In [17]:
from transformers import GPT2LMHeadModel, GPT2Tokenizer
import torch

In [None]:
tokenizer = GPT2Tokenizer.from_pretrained('gpt2')
model = GPT2LMHeadModel.from_pretrained('gpt2')

# Set the model to evaluation mode
model.eval()

In [19]:
# Function to calculate perplexity as a proxy for a GLUE-like score
def calculate_perplexity(text, model, tokenizer):
    tokens = tokenizer.encode(text, return_tensors='pt')
    with torch.no_grad():
        outputs = model(tokens, labels=tokens)
        loss = outputs.loss
        perplexity = torch.exp(loss).item()
    return perplexity

In [20]:
# Text generation function
def generate_text(prompt, model, tokenizer, max_length=54):
    generated = tokenizer.encode(prompt, return_tensors='pt')

    model.eval()
    with torch.no_grad():
        for _ in range(max_length):
            outputs = model(generated)
            next_token_logits = outputs.logits[:, -1, :]
            next_token = torch.argmax(next_token_logits, dim=-1)
            generated = torch.cat((generated, next_token.unsqueeze(0)), dim=1)
            if next_token == tokenizer.eos_token_id:
                break

    generated_text = tokenizer.decode(generated[0], skip_special_tokens=True)
    
    # Calculate a "GLUE-like" score based on perplexity
    glue_like_score = calculate_perplexity(generated_text, model, tokenizer)
    
    return generated_text, glue_like_score

In [21]:
prompt = "The quick brown fox was about six months of"
generated_text = generate_text(prompt, model, tokenizer)
print(f"Generated text: {generated_text}")
print(f"GLUE-like score (perplexity): {glue_like_score}")
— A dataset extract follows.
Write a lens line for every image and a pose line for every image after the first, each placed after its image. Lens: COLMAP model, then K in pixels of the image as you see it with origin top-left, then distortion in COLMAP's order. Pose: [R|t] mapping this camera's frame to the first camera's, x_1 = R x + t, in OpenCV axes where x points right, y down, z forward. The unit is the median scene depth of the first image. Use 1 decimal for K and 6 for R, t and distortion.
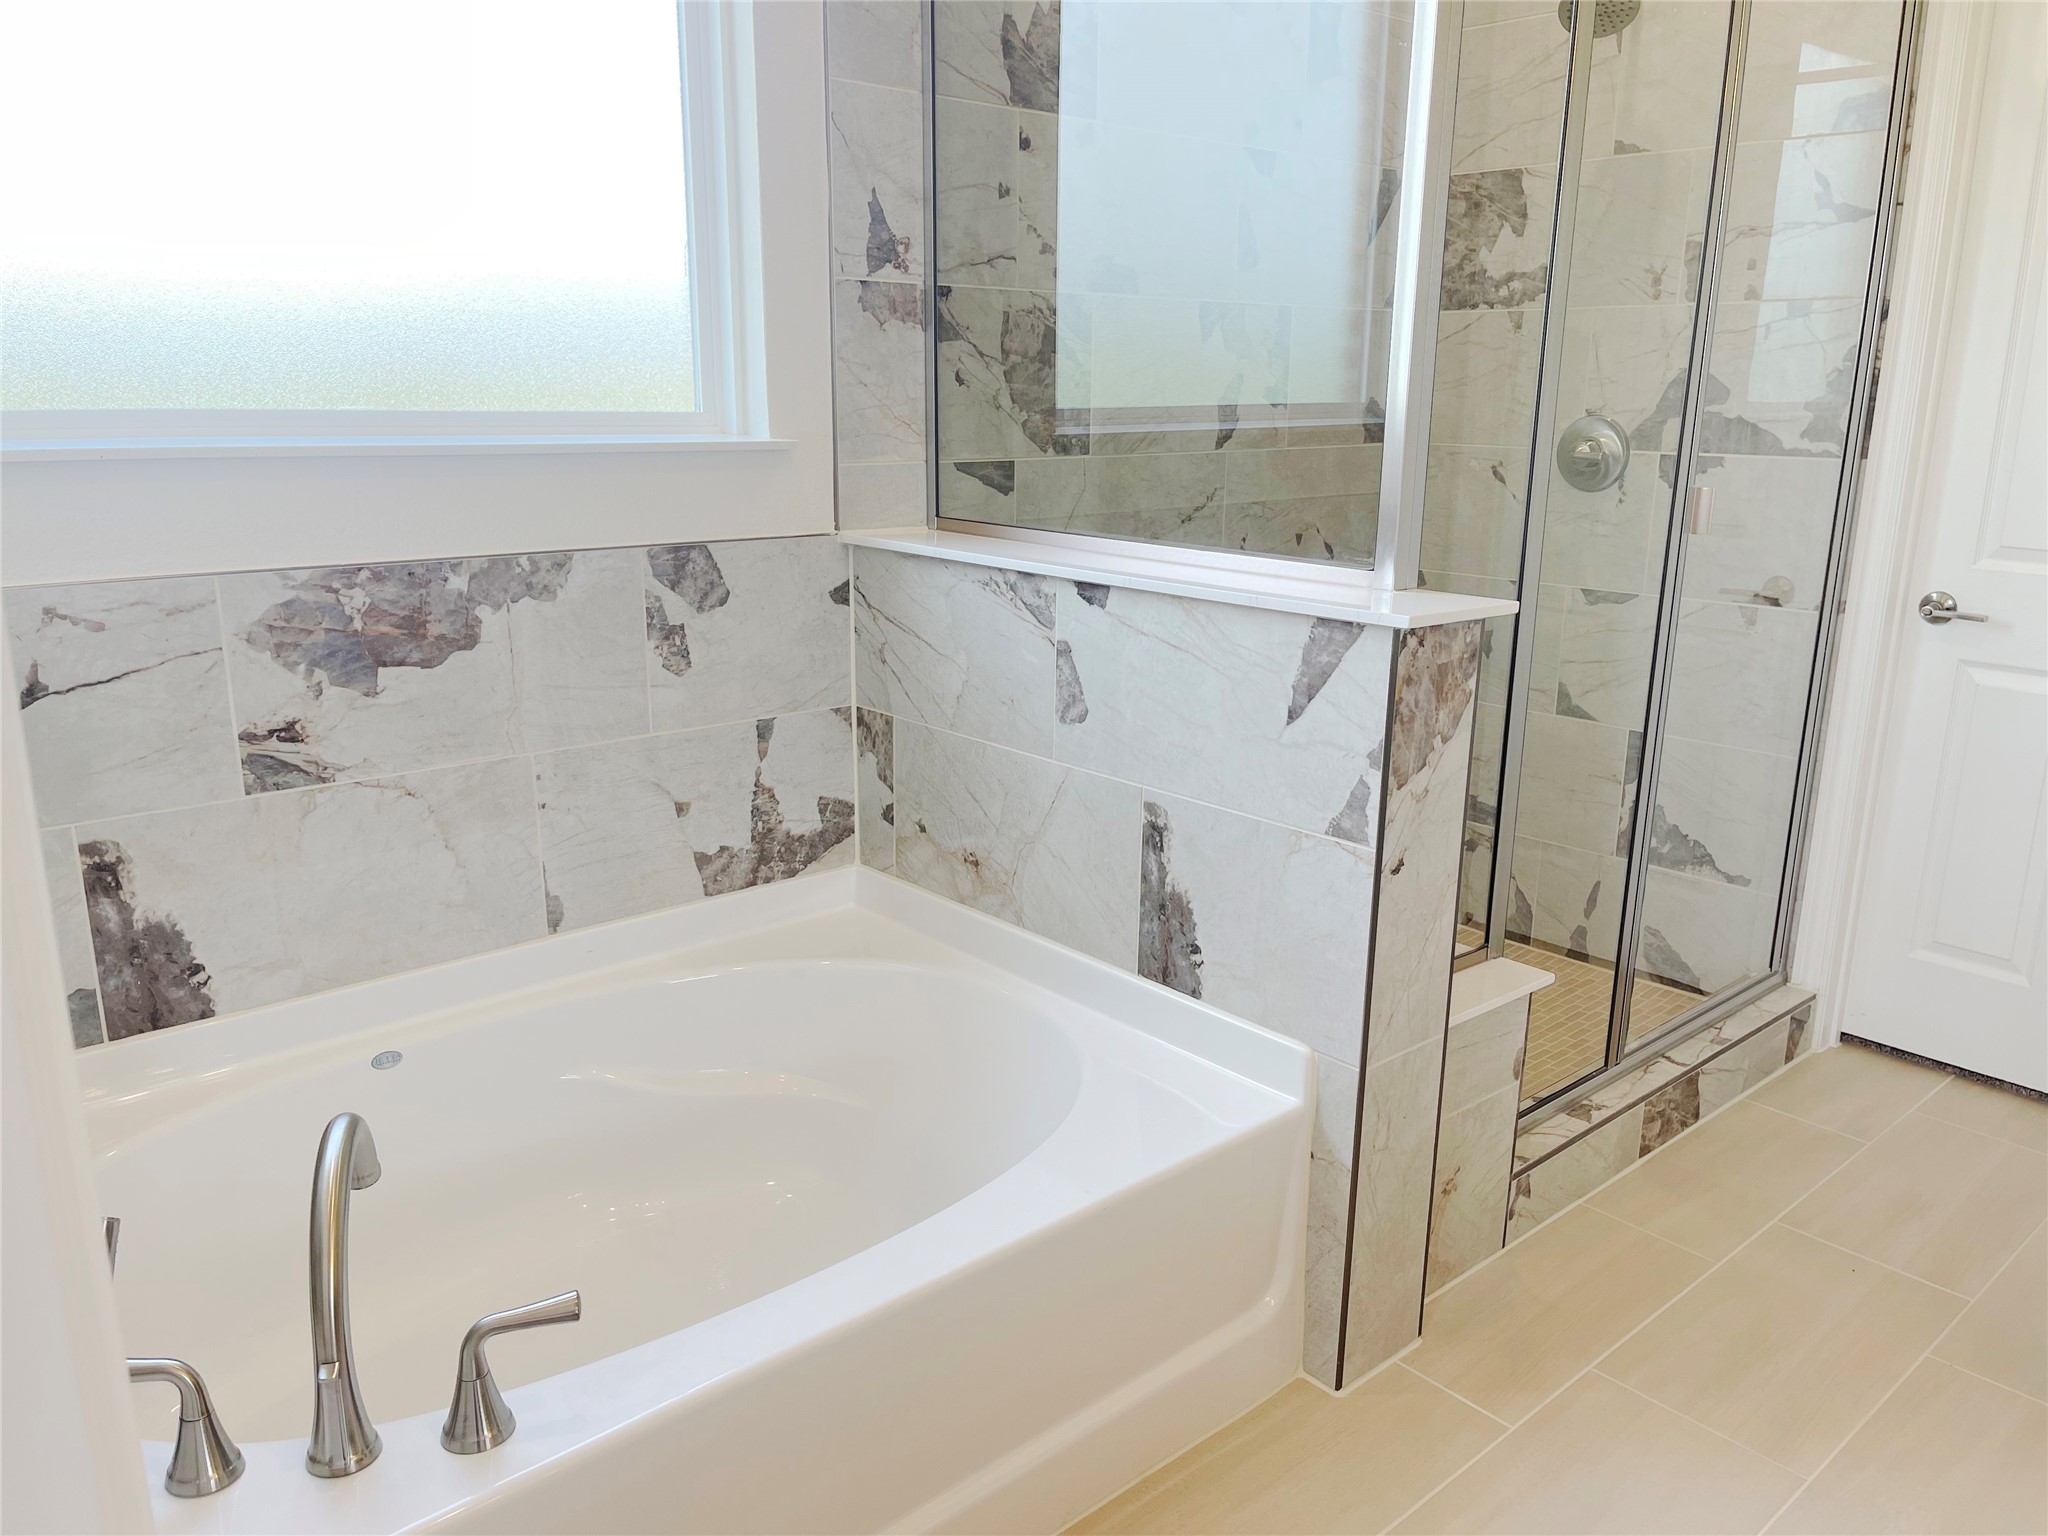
lens RADIAL K [[1539.3, 0, 1024.0], [0, 1539.3, 768.0], [0, 0, 1]] dist [0.049618, -0.079933]
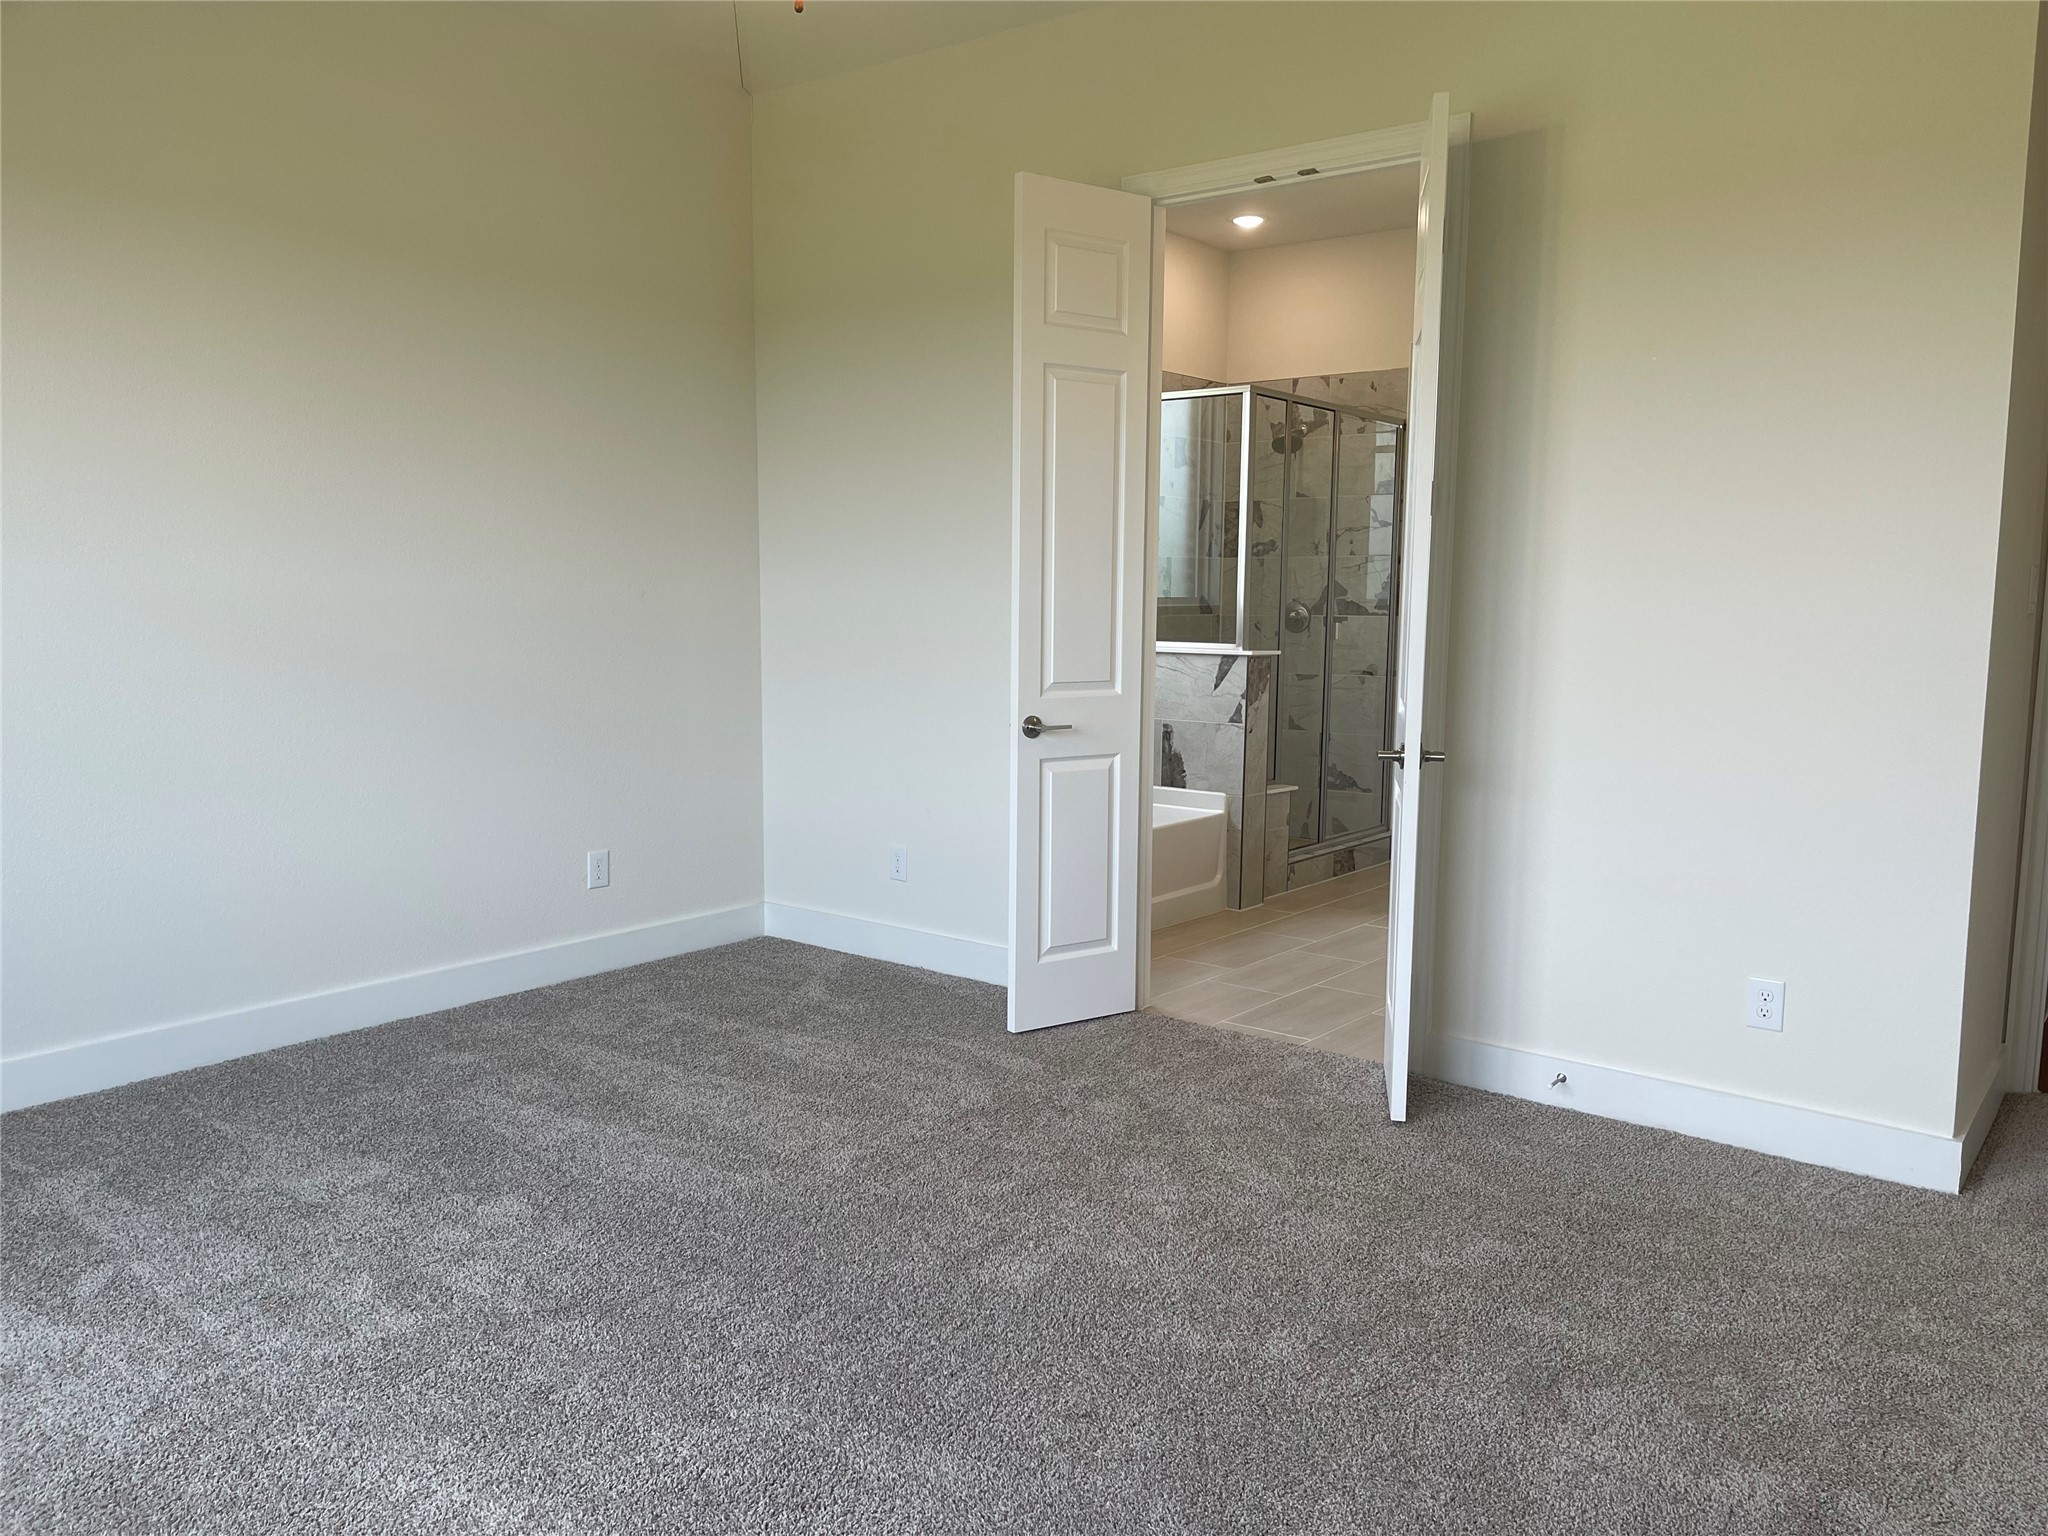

Generated text: ('The quick brown fox was about six months of age when he was attacked by a group of wolves. He was taken to the hospital where he was treated for a broken jaw and a broken leg.\n\nThe fox was taken to the hospital where he was treated for a broken jaw and a broken leg.\n\n', 5.307563304901123)
GLUE-like score (perplexity): 5.307563304901123


Perplexity is a measure of how well a probability distribution or probability model predicts a sample.Perplexity is always a positive number, and in practice, it often ranges from 1 (perfect model) to infinity. A perplexity score of 1 would mean the model predicted the text perfectly (100% confidence in every prediction).So, here the score is 5.3 which is a good performance score for a model.